Upload at least 2 image files in the multipart request (all using the file field name or any field name for file parts).

Example Request

bash
curl -X POST http://localhost:1349/api/v1/tools/find-duplicates \
  -H "Authorization: Bearer si_your-api-key" \
  -F "[email protected]" \
  -F "[email protected]" \
  -F "[email protected]" \
  -F "[email protected]" \
  -F 'settings={"threshold": 8}'

Example Response

json
{
  "totalImages": 4,
  "duplicateGroups": [
    {
      "groupId": 1,
      "files": [
        {
          "filename": "photo1.jpg",
          "similarity": 100,
          "width": 4032,
          "height": 3024,
          "fileSize": 2450000,
          "format": "jpeg",
          "isBest": true,
          "thumbnail": "data:image/jpeg;base64,/9j/..."
        },
        {
          "filename": "photo2.jpg",
          "similarity": 96.88,
          "width": 1920,
          "height": 1440,
          "fileSize": 850000,
          "format": "jpeg",
          "isBest": false,
          "thumbnail": "data:image/jpeg;base64,/9j/..."
        }
      ]
    }
  ],
  "uniqueImages": 2,
  "spaceSaveable": 850000,
  "skippedFiles": []
}

Response Fields

FieldTypeDescription
totalImagesnumberNumber of images successfully analyzed
duplicateGroupsarrayGroups of duplicate images
uniqueImagesnumberNumber of images not part of any duplicate group
spaceSaveablenumberTotal bytes that could be saved by removing non-best duplicates
skippedFilesarrayFiles that could not be processed (with filename and reason)

Duplicate Group Object

FieldTypeDescription
groupIdnumberGroup identifier
filesarrayImages in this duplicate group

File Object (within a group)

FieldTypeDescription
filenamestringOriginal filename
similaritynumberSimilarity percentage to the reference image (first in group)
widthnumberImage width in pixels
heightnumberImage height in pixels
fileSizenumberFile size in bytes
formatstringImage format
isBestbooleanWhether this is the highest quality version (most pixels, largest file)
thumbnailstring or nullBase64 JPEG thumbnail (200px wide) for preview

Notes

  • Uses a 128-bit dHash (64-bit row + 64-bit column) for perceptual similarity detection.
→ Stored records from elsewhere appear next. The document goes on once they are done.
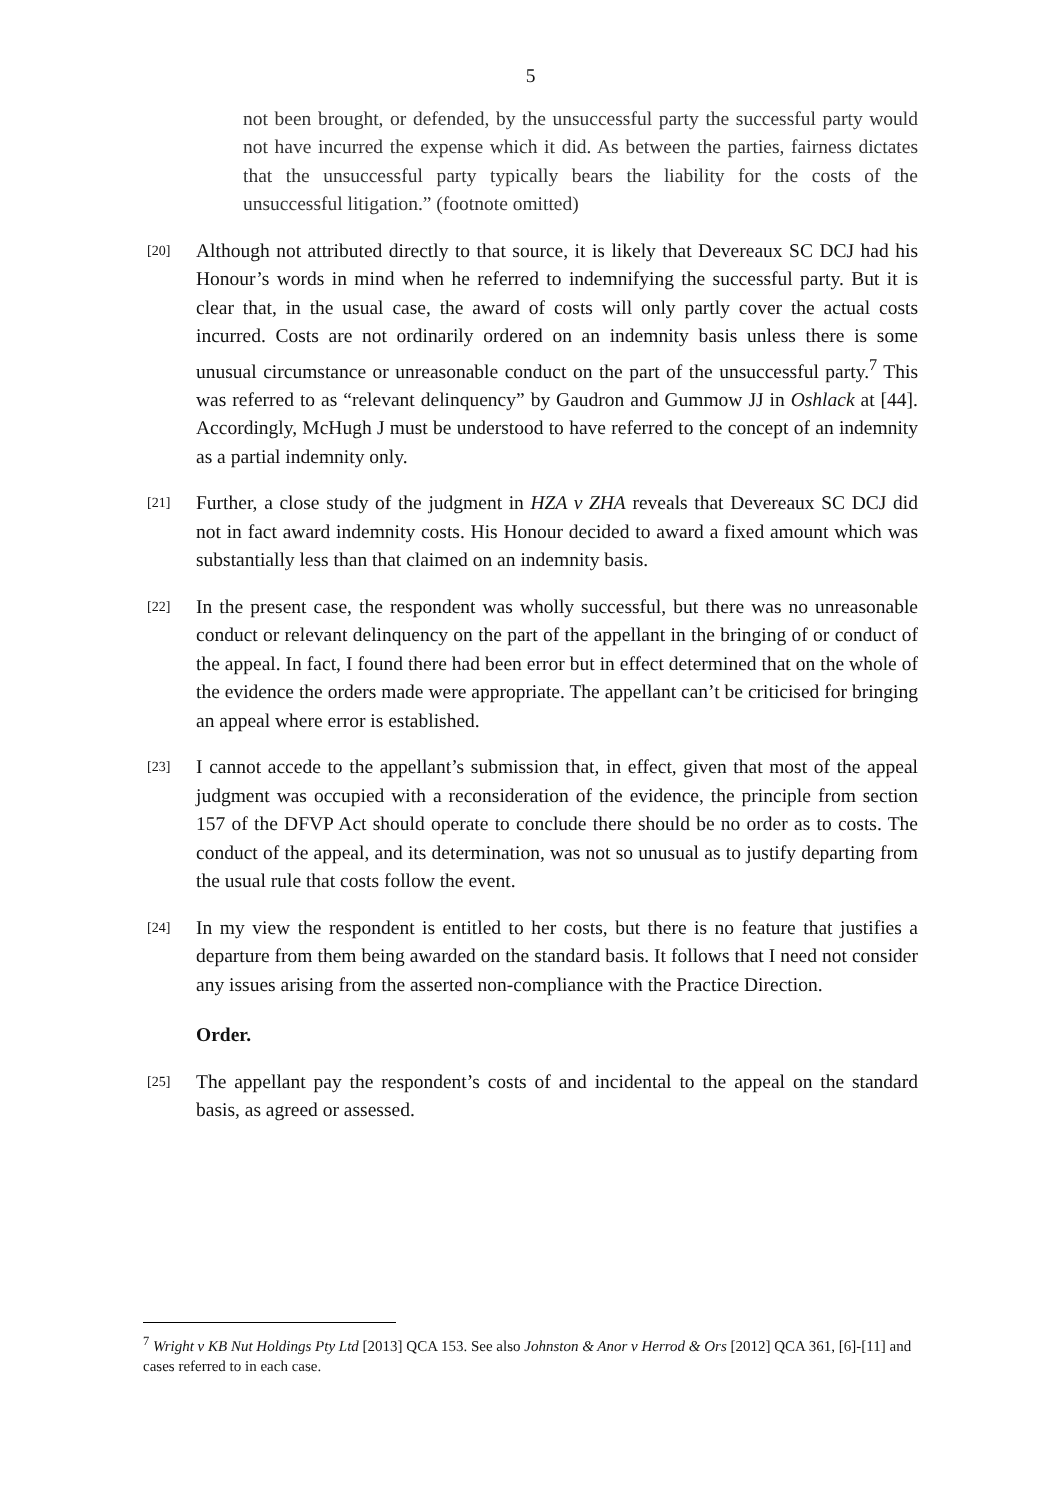5
not been brought, or defended, by the unsuccessful party the successful party would not have incurred the expense which it did. As between the parties, fairness dictates that the unsuccessful party typically bears the liability for the costs of the unsuccessful litigation.” (footnote omitted)
[20]
Although not attributed directly to that source, it is likely that Devereaux SC DCJ had his Honour’s words in mind when he referred to indemnifying the successful party. But it is clear that, in the usual case, the award of costs will only partly cover the actual costs incurred. Costs are not ordinarily ordered on an indemnity basis unless there is some unusual circumstance or unreasonable conduct on the part of the unsuccessful party.<sup>7</sup> This was referred to as “relevant delinquency” by Gaudron and Gummow JJ in Oshlack at [44]. Accordingly, McHugh J must be understood to have referred to the concept of an indemnity as a partial indemnity only.
[21]
Further, a close study of the judgment in HZA v ZHA reveals that Devereaux SC DCJ did not in fact award indemnity costs. His Honour decided to award a fixed amount which was substantially less than that claimed on an indemnity basis.
[22]
In the present case, the respondent was wholly successful, but there was no unreasonable conduct or relevant delinquency on the part of the appellant in the bringing of or conduct of the appeal. In fact, I found there had been error but in effect determined that on the whole of the evidence the orders made were appropriate. The appellant can’t be criticised for bringing an appeal where error is established.
[23]
I cannot accede to the appellant’s submission that, in effect, given that most of the appeal judgment was occupied with a reconsideration of the evidence, the principle from section 157 of the DFVP Act should operate to conclude there should be no order as to costs. The conduct of the appeal, and its determination, was not so unusual as to justify departing from the usual rule that costs follow the event.
[24]
In my view the respondent is entitled to her costs, but there is no feature that justifies a departure from them being awarded on the standard basis. It follows that I need not consider any issues arising from the asserted non-compliance with the Practice Direction.
Order.
[25]
The appellant pay the respondent’s costs of and incidental to the appeal on the standard basis, as agreed or assessed.
<sup>7</sup> Wright v KB Nut Holdings Pty Ltd [2013] QCA 153. See also Johnston & Anor v Herrod & Ors [2012] QCA 361, [6]-[11] and cases referred to in each case.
This catches duplicates even across resizes, recompression, and minor edits.
  • The threshold represents maximum Hamming distance between hashes. Default of 8 catches near-duplicates while avoiding false positives. Use 0 for pixel-identical only, or 15-20 for very loose matching.
  • The "best" image in each group is the one with the most pixels (width x height), with file size as a tiebreaker.
  • At least 2 images are required. Files that fail validation or decoding are reported in skippedFiles rather than causing the entire request to fail.
  • Thumbnails are 200px-wide JPEG previews encoded as data URIs.
  • All common formats are supported (HEIC, RAW, PSD, SVG decoded automatically).